PROBLEM: Copy every line of the records below verbatim, changing nothing.

[Data entries]
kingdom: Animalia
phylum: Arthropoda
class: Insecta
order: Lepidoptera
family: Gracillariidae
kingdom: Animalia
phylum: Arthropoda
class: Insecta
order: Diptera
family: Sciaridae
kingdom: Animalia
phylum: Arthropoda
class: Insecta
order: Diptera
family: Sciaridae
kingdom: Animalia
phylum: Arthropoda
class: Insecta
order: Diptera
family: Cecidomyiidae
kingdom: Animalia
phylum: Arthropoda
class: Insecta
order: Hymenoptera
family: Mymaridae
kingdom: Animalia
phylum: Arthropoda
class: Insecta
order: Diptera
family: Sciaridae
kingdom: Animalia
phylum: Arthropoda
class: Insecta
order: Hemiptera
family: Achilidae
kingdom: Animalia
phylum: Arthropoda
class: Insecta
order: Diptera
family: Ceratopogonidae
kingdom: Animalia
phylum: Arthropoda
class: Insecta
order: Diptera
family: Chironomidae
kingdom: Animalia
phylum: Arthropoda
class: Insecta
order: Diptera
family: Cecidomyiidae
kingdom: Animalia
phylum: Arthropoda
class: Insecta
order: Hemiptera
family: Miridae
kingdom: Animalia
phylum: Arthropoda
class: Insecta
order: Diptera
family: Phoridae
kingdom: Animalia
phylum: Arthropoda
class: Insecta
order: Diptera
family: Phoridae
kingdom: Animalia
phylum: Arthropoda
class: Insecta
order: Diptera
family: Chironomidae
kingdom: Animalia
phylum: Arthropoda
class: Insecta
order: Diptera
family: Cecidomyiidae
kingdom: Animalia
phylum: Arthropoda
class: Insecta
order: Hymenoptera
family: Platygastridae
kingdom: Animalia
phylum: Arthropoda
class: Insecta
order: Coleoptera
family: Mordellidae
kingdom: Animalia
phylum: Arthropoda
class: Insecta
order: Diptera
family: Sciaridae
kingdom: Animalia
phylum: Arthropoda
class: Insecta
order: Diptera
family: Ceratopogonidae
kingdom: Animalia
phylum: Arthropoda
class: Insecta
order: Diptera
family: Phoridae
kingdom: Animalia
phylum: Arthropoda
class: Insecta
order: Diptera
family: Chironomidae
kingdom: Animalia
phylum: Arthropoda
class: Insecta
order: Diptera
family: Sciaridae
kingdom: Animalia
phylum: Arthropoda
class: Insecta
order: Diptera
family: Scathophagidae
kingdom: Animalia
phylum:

REPLY TO THE TASK:
kingdom: Animalia
phylum: Arthropoda
class: Insecta
order: Lepidoptera
family: Gracillariidae
kingdom: Animalia
phylum: Arthropoda
class: Insecta
order: Diptera
family: Sciaridae
kingdom: Animalia
phylum: Arthropoda
class: Insecta
order: Diptera
family: Sciaridae
kingdom: Animalia
phylum: Arthropoda
class: Insecta
order: Diptera
family: Cecidomyiidae
kingdom: Animalia
phylum: Arthropoda
class: Insecta
order: Hymenoptera
family: Mymaridae
kingdom: Animalia
phylum: Arthropoda
class: Insecta
order: Diptera
family: Sciaridae
kingdom: Animalia
phylum: Arthropoda
class: Insecta
order: Hemiptera
family: Achilidae
kingdom: Animalia
phylum: Arthropoda
class: Insecta
order: Diptera
family: Ceratopogonidae
kingdom: Animalia
phylum: Arthropoda
class: Insecta
order: Diptera
family: Chironomidae
kingdom: Animalia
phylum: Arthropoda
class: Insecta
order: Diptera
family: Cecidomyiidae
kingdom: Animalia
phylum: Arthropoda
class: Insecta
order: Hemiptera
family: Miridae
kingdom: Animalia
phylum: Arthropoda
class: Insecta
order: Diptera
family: Phoridae
kingdom: Animalia
phylum: Arthropoda
class: Insecta
order: Diptera
family: Phoridae
kingdom: Animalia
phylum: Arthropoda
class: Insecta
order: Diptera
family: Chironomidae
kingdom: Animalia
phylum: Arthropoda
class: Insecta
order: Diptera
family: Cecidomyiidae
kingdom: Animalia
phylum: Arthropoda
class: Insecta
order: Hymenoptera
family: Platygastridae
kingdom: Animalia
phylum: Arthropoda
class: Insecta
order: Coleoptera
family: Mordellidae
kingdom: Animalia
phylum: Arthropoda
class: Insecta
order: Diptera
family: Sciaridae
kingdom: Animalia
phylum: Arthropoda
class: Insecta
order: Diptera
family: Ceratopogonidae
kingdom: Animalia
phylum: Arthropoda
class: Insecta
order: Diptera
family: Phoridae
kingdom: Animalia
phylum: Arthropoda
class: Insecta
order: Diptera
family: Chironomidae
kingdom: Animalia
phylum: Arthropoda
class: Insecta
order: Diptera
family: Sciaridae
kingdom: Animalia
phylum: Arthropoda
class: Insecta
order: Diptera
family: Scathophagidae
kingdom: Animalia
phylum:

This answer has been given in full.